## Jobs
**1)** According to the beer reviews notebook, how many unique users wrote the reviews it describes?
**2)** Pick up the beer reviews notebook after its last line and write the next part.
══ Selected passage ══
In [None]:
# Mohit Bhasin
# HW4 Q4
# Beer Reviews
# These data contain 2,924,163 reviews by 40,213 unique users on 110,419 unique types of beer.

# J. McAuley and J. Leskovec. Hidden factors and hidden topics: understanding rating dimensions with review text. RecSys, 2013.

In [1]:
from pyspark.mllib.feature import HashingTF, IDF, Normalizer
from pyspark.mllib.regression import LabeledPoint
from pyspark.mllib.tree import DecisionTree, RandomForest, GradientBoostedTrees
import re
import json

In [2]:
all_reviews = sc.textFile("s3n://stat-37601/ratings.json", minPartitions=1000).map(json.loads)
reviews, reviews_test = all_reviews.randomSplit([.01, .4]) # working on only 50% of the data
reviews.cache
reviews.count()

71182

In [4]:
# Let's see what a review looks like
reviews.take(1)[0]

{u'beer_ABV': u'5.4',
 u'beer_beerId': u'63836',
 u'beer_brewerId': u'8481',
 u'beer_name': u'John Harvards Simcoe IPA',
 u'beer_style': u'India Pale Ale &#40;IPA&#41;',
 u'review_appearance': u'4/5',
 u'review_aroma': u'6/10',
 u'review_overall': u'13/20',
 u'review_palate': u'3/5',
 u'review_profileName': u'hopdog',
 u'review_taste': u'6/10',
 u'review_text': u'On tap at the Springfield, PA location. Poured a deep and cloudy orange (almost a copper) color with a small sized off white head. Aromas or oranges and all around citric. Tastes of oranges, light caramel and a very light grapefruit finish. I too would not believe the 80+ IBUs - I found this one to have a very light bitterness with a medium sweetness to it. Light lacing left on the glass.',
 u'review_time': u'1157587200'}

##Building a text parser
Make text lowercase, remove punctuation and split on blank spaces.
═══
══ Supplied entries ══
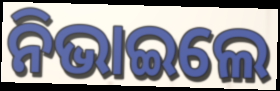
ନିଭାଇଲେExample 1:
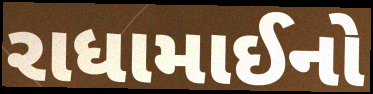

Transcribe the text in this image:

રાધામાઈનો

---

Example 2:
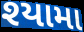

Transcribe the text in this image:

શ્યામા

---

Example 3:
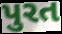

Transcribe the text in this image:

પુરત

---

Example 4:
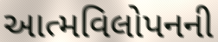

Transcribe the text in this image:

આત્મવિલોપનની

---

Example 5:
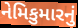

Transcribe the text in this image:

નેમિકુમારનું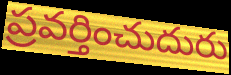
ప్రవర్తించుదురుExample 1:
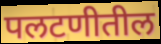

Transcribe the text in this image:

पलटणीतील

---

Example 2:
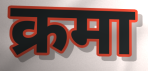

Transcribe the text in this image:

क्रमा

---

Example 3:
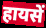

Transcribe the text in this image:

हायसें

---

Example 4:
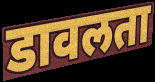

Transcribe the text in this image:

डावलता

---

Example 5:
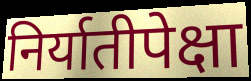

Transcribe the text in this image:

निर्यातीपेक्षा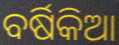
ବର୍ଷିକିଆ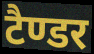
टैण्डर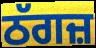
ਠੱਗਜ਼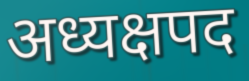
अध्यक्षपदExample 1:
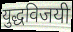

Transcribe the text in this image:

युद्धविजयी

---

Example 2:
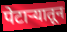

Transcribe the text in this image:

पेटाऱ्यातून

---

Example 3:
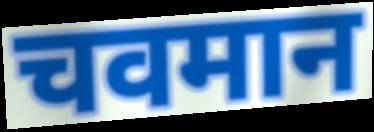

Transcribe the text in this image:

चवमान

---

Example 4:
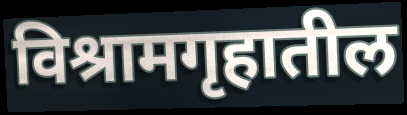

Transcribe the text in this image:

विश्रामगृहातील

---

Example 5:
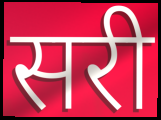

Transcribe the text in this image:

सरी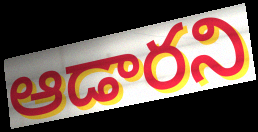
ఆడారని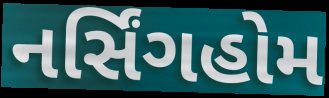
નર્સિંગહોમ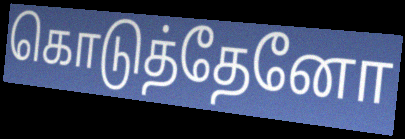
கொடுத்தேனோ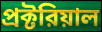
প্রক্টরিয়াল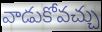
వాడుకోవచ్చుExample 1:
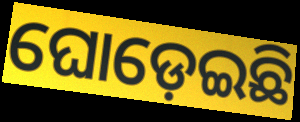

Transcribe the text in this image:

ଘୋଡ଼େଇଛି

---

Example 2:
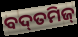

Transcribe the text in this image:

ବଦ୍‌ତମିଜ୍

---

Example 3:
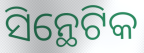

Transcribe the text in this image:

ସିନ୍ଥେଟିକ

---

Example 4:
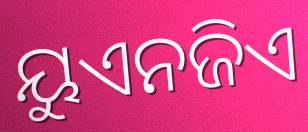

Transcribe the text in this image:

ୟୁଏନଜିଏ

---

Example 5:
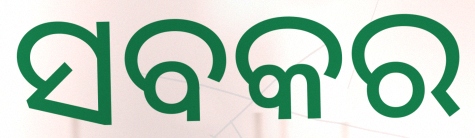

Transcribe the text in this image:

ସବକର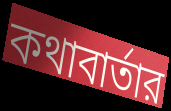
কথাবার্তার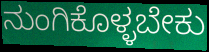
ನುಂಗಿಕೊಳ್ಳಬೇಕುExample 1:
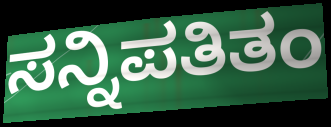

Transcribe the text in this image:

ಸನ್ನಿಪತಿತಂ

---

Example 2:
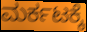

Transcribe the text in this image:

ಮರ್ಕಟಕ್ಕೆ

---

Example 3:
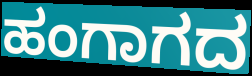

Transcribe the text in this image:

ಹಂಗಾಗದ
═══
## The replies
**1)** 40,213

**2)**
Then count the occurences of each word.
Finally see what words show up often so that we can filter to the words we want.

In [3]:
def removePunctuation(text):
    """
    Replaces anything that is not a lowercase letter, a space, or an apostrophe with a space:
    """
    stripped = re.sub('[^a-z\ \']+', " ", text)
    return stripped

word_counts = reviews.map(lambda x: x["review_text"].lower()).map(removePunctuation).flatMap(lambda line: line.split()).map(lambda word: (word, 1)).reduceByKey(lambda a,b: a + b)
print(word_counts.take(10)),

[(u'oraneg', 2), (u'promoted', 3), (u'bifrost', 1), (u'hadent', 1), (u'dba', 2), (u'matbe', 1), (u'marti', 1), (u'nun', 8), (u'buccal', 1), (u'appelwine', 2)]


In [4]:
count_words = word_counts.map(lambda (a,b): (b,a)).sortByKey(False)
wordcount = count_words.count()
wordcount

51611

In [5]:
percent_words =  count_words.map(lambda (a,b): (round(float(a)/wordcount,2),b))
print(percent_words.take(10)),

[(3.22, u'a'), (2.65, u'and'), (2.32, u'the'), (1.95, u'with'), (1.72, u'of'), (1.42, u'is'), (0.97, u'head'), (0.83, u'aroma'), (0.79, u'to'), (0.7, u'in')]


We can see that the "stop words" are words that occur frequently. We filter these words out. Our final word list comprises our feature vector that we need to compute our TF-IDF on

In [6]:
percent_words_small = percent_words.filter(lambda (k,v): k<.85 and k>.001)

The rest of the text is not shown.